- Your goal
From the data that follows, copy every line with the string "worn".

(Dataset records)

----

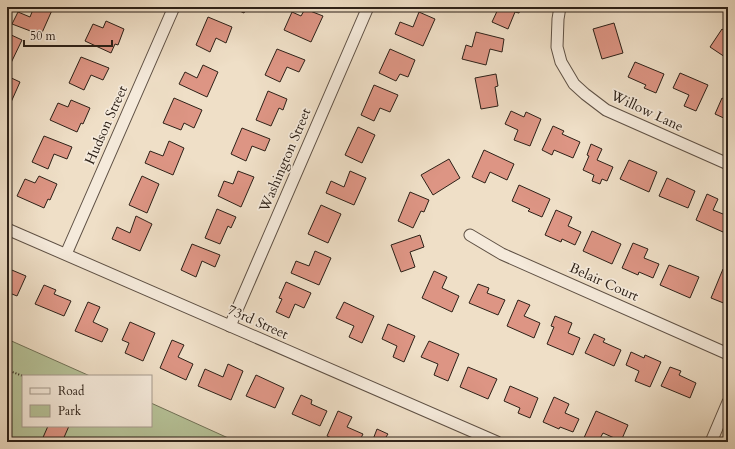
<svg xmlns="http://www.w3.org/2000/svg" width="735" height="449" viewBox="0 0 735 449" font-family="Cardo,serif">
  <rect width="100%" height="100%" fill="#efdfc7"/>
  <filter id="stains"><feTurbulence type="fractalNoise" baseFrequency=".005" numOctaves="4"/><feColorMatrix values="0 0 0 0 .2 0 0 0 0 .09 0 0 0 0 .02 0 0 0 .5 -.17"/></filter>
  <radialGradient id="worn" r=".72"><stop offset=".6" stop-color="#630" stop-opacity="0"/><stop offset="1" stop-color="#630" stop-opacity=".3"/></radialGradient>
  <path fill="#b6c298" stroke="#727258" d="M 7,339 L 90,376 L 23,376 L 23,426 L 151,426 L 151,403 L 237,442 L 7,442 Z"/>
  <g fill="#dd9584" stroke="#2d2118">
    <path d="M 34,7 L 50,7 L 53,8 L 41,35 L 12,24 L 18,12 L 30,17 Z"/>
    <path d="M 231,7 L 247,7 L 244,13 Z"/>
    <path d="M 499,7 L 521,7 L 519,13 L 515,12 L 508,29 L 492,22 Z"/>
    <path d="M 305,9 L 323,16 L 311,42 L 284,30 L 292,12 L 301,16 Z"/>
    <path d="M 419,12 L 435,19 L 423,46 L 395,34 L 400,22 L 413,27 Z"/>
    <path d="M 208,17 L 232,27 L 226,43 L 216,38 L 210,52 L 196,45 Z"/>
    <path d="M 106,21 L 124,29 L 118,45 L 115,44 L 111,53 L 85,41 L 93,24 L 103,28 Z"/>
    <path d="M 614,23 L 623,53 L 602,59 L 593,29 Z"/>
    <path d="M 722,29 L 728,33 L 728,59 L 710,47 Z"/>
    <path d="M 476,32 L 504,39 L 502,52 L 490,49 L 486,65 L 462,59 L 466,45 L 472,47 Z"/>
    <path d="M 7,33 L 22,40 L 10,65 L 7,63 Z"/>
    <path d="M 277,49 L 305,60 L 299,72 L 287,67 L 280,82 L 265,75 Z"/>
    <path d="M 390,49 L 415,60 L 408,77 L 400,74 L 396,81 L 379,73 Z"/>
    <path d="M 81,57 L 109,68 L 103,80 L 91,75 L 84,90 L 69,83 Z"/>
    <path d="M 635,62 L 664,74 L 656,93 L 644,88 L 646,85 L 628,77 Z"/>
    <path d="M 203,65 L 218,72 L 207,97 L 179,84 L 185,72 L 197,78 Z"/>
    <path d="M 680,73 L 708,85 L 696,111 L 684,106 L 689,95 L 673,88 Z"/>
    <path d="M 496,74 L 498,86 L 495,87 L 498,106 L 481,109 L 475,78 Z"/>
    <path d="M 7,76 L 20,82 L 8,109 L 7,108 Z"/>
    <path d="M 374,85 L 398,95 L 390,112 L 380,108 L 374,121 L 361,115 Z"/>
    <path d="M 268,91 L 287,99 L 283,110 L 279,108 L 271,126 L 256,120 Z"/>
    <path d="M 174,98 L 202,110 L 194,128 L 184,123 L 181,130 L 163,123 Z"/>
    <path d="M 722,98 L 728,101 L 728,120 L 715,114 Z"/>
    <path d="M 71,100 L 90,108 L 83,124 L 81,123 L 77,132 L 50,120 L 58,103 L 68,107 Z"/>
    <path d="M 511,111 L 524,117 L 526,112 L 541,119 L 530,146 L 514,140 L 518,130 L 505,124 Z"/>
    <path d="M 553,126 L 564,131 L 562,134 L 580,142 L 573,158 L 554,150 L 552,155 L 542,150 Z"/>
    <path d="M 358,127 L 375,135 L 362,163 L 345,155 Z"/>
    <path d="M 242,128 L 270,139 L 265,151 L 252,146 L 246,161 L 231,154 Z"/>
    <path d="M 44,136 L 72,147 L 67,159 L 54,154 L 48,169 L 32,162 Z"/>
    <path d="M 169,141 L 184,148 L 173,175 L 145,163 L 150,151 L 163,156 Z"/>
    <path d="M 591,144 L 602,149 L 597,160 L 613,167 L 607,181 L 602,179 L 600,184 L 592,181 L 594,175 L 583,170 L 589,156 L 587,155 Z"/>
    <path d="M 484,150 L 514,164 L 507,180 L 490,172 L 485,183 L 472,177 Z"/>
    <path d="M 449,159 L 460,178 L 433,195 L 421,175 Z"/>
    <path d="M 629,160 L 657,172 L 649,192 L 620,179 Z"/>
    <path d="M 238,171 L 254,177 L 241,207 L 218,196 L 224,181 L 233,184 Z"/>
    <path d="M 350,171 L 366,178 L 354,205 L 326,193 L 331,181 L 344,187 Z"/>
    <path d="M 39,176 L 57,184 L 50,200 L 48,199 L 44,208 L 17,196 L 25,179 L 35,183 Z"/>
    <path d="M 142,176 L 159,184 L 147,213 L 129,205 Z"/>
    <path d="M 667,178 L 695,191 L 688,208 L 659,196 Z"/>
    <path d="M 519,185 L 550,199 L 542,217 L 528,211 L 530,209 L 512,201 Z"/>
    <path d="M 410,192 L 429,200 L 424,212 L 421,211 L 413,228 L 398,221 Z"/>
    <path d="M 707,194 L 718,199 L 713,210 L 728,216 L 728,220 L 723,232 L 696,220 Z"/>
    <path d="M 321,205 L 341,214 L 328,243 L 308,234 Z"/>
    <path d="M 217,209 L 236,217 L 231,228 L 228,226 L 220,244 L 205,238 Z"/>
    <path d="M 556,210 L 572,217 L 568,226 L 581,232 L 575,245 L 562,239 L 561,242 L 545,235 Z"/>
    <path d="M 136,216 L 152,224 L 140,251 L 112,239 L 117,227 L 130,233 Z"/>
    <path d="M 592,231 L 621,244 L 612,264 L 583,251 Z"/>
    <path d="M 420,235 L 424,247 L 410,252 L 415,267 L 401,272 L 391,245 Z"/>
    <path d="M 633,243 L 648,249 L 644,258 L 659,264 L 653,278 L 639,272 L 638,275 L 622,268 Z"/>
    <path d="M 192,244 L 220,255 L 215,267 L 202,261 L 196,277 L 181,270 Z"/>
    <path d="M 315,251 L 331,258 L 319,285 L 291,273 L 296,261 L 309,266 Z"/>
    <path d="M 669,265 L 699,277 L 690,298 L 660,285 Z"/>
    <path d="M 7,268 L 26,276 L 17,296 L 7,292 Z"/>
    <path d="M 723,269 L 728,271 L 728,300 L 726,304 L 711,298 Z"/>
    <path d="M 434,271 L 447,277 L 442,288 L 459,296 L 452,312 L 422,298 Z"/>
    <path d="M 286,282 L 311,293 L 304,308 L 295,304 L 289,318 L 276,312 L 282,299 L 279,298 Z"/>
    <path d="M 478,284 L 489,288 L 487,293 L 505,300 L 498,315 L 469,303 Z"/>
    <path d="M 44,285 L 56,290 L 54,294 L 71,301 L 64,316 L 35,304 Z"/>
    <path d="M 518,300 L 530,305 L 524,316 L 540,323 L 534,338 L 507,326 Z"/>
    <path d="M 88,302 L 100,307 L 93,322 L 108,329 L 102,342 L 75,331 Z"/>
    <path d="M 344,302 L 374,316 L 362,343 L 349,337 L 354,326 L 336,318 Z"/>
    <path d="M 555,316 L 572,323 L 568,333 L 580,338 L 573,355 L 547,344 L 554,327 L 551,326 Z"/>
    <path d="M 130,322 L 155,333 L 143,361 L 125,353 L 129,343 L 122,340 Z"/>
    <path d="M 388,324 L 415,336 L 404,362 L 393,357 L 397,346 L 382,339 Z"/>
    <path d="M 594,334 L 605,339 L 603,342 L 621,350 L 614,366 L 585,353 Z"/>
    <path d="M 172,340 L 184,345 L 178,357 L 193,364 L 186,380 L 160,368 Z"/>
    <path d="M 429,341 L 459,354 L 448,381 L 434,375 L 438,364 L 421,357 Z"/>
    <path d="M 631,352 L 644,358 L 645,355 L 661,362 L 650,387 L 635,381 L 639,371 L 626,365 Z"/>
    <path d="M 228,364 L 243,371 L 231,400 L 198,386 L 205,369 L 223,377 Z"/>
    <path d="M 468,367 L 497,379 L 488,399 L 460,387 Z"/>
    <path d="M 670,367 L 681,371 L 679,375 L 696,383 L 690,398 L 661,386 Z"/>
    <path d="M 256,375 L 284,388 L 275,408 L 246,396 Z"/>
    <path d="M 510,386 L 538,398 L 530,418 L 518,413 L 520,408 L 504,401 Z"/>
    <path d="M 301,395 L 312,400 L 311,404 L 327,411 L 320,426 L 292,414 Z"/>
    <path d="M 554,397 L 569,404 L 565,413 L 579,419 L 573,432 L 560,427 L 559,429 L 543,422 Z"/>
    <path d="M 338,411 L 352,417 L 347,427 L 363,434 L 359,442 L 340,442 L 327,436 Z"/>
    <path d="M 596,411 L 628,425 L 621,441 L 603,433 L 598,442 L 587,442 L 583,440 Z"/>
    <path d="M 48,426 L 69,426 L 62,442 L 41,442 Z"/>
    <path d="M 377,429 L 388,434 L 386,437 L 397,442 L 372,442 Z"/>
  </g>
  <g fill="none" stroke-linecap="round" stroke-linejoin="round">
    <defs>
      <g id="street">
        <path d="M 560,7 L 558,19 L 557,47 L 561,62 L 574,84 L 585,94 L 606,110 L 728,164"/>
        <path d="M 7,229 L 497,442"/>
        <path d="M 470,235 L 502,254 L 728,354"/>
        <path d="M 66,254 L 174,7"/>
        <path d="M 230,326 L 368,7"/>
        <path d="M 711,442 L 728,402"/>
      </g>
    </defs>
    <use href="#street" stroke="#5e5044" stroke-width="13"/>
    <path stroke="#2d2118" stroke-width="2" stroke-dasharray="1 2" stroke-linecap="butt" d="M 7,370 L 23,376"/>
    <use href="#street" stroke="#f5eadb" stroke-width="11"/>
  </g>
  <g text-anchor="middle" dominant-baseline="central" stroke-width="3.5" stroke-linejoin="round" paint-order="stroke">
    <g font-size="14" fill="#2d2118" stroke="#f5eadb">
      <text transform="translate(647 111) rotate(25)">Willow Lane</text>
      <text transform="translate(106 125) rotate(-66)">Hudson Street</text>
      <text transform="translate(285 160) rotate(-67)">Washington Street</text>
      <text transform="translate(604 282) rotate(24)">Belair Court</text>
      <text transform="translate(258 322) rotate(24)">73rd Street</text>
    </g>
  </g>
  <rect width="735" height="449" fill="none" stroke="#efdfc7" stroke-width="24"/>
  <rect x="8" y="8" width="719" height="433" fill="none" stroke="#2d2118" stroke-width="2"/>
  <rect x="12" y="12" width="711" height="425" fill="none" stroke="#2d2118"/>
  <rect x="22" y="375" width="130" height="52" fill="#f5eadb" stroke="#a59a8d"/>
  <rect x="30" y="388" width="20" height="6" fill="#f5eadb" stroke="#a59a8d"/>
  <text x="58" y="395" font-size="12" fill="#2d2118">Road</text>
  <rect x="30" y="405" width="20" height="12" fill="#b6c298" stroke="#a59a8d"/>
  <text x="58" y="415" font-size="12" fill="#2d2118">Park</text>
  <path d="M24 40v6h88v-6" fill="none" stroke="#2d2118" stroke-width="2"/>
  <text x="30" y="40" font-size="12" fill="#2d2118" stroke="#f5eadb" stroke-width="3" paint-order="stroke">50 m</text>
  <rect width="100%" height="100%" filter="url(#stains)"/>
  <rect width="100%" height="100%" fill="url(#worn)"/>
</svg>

----

- Solution to this exercise
  <radialGradient id="worn" r=".72"><stop offset=".6" stop-color="#630" stop-opacity="0"/><stop offset="1" stop-color="#630" stop-opacity=".3"/></radialGradient>
  <rect width="100%" height="100%" fill="url(#worn)"/>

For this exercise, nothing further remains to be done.